Collected data
◇ ◇ ◇

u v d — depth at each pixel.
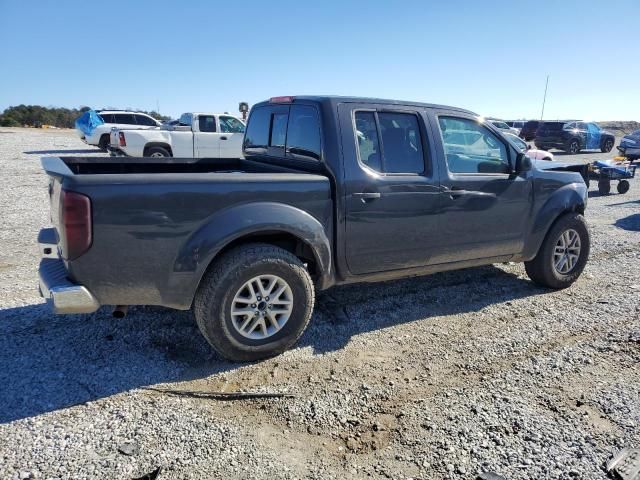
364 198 3.81
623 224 8.46
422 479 2.43
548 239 4.93
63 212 2.91
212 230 3.24
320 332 4.06
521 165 4.62
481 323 4.30
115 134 14.33
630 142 19.48
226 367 3.48
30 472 2.39
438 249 4.29
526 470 2.49
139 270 3.11
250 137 5.05
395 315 4.44
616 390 3.23
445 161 4.23
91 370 3.36
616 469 2.48
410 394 3.18
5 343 3.67
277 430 2.80
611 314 4.50
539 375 3.43
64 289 2.97
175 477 2.41
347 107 3.85
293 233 3.51
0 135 28.03
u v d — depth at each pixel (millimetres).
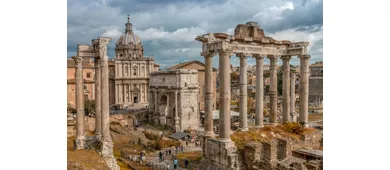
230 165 37188
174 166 43531
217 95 124250
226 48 38562
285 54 50031
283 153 38750
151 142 67250
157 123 100750
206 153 42156
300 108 49906
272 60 49375
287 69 50438
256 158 37344
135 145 64812
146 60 130625
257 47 46000
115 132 74938
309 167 35875
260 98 47719
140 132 80625
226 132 39188
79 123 42781
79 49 42312
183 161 48188
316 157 39562
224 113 39094
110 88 129500
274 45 48406
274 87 49844
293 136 45688
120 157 51156
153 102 103812
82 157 36969
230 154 37781
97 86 43844
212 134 42531
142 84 130000
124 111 110500
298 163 34906
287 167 33875
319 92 125625
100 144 41000
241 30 44625
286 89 50750
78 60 42500
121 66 126750
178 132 85250
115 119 91062
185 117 91812
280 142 39094
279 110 97312
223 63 38875
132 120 98312
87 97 111688
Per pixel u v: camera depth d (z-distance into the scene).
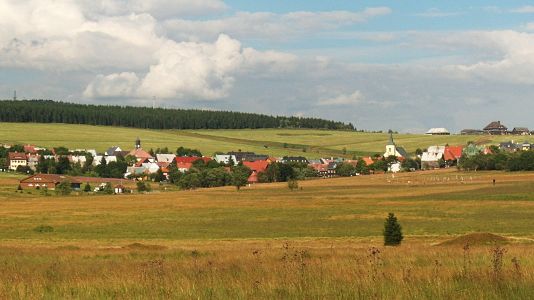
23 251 47.22
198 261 32.97
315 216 100.38
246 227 86.06
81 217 103.94
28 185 197.12
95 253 45.50
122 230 84.19
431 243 55.41
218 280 20.80
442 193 145.62
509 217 91.50
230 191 178.88
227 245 58.41
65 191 179.88
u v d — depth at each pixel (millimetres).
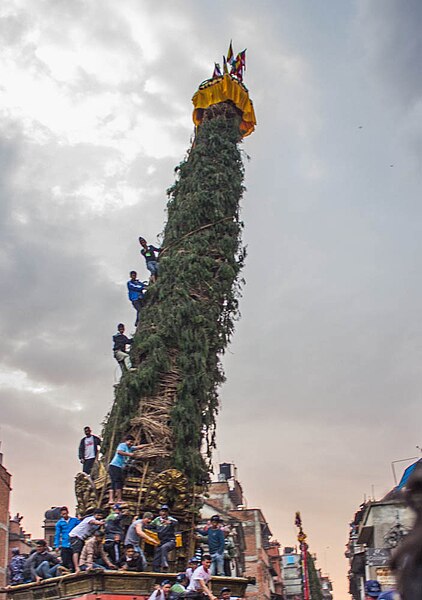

◇ ◇ ◇

### ABOUT THIS EXERCISE:
All entries need to be duplicated exactly, apart from the images.

### EXPECTED OUTPUT:
u v d — depth at each pixel.
364 198 3.81
623 224 8.46
422 479 2.43
548 239 4.93
63 212 2.91
212 230 3.24
320 332 4.06
521 165 4.62
481 323 4.30
115 134 14.33
630 142 19.48
226 367 3.48
30 472 2.39
438 249 4.29
526 470 2.49
139 270 3.11
250 137 5.05
395 315 4.44
616 390 3.23
445 161 4.23
91 370 3.36
616 469 2.48
410 394 3.18
5 343 3.67
277 430 2.80
611 314 4.50
539 375 3.43
64 289 2.97
175 477 2.41
347 107 3.85
293 233 3.51
0 135 28.03
u v d — depth at each pixel (millimetres).
230 165 37188
174 166 43531
217 95 124250
226 48 38562
285 54 50031
283 153 38750
151 142 67250
157 123 100750
206 153 42156
300 108 49906
272 60 49375
287 69 50438
256 158 37344
135 145 64812
146 60 130625
257 47 46000
115 132 74938
309 167 35875
260 98 47719
140 132 80625
226 132 39188
79 123 42781
79 49 42312
183 161 48188
316 157 39562
224 113 39094
110 88 129500
274 45 48406
274 87 49844
293 136 45688
120 157 51156
153 102 103812
82 157 36969
230 154 37781
97 86 43844
212 134 42531
142 84 130000
124 111 110500
298 163 34906
287 167 33875
319 92 125625
100 144 41000
241 30 44625
286 89 50750
78 60 42500
121 66 126750
178 132 85250
115 119 91062
185 117 91812
280 142 39094
279 110 97312
223 63 38875
132 120 98312
87 97 111688
Per pixel u v: camera depth d (z-distance into the scene).
23 251 47.22
198 261 32.97
315 216 100.38
246 227 86.06
81 217 103.94
28 185 197.12
95 253 45.50
122 230 84.19
431 243 55.41
218 280 20.80
442 193 145.62
509 217 91.50
230 191 178.88
227 245 58.41
65 191 179.88
u v d — depth at each pixel (millimetres).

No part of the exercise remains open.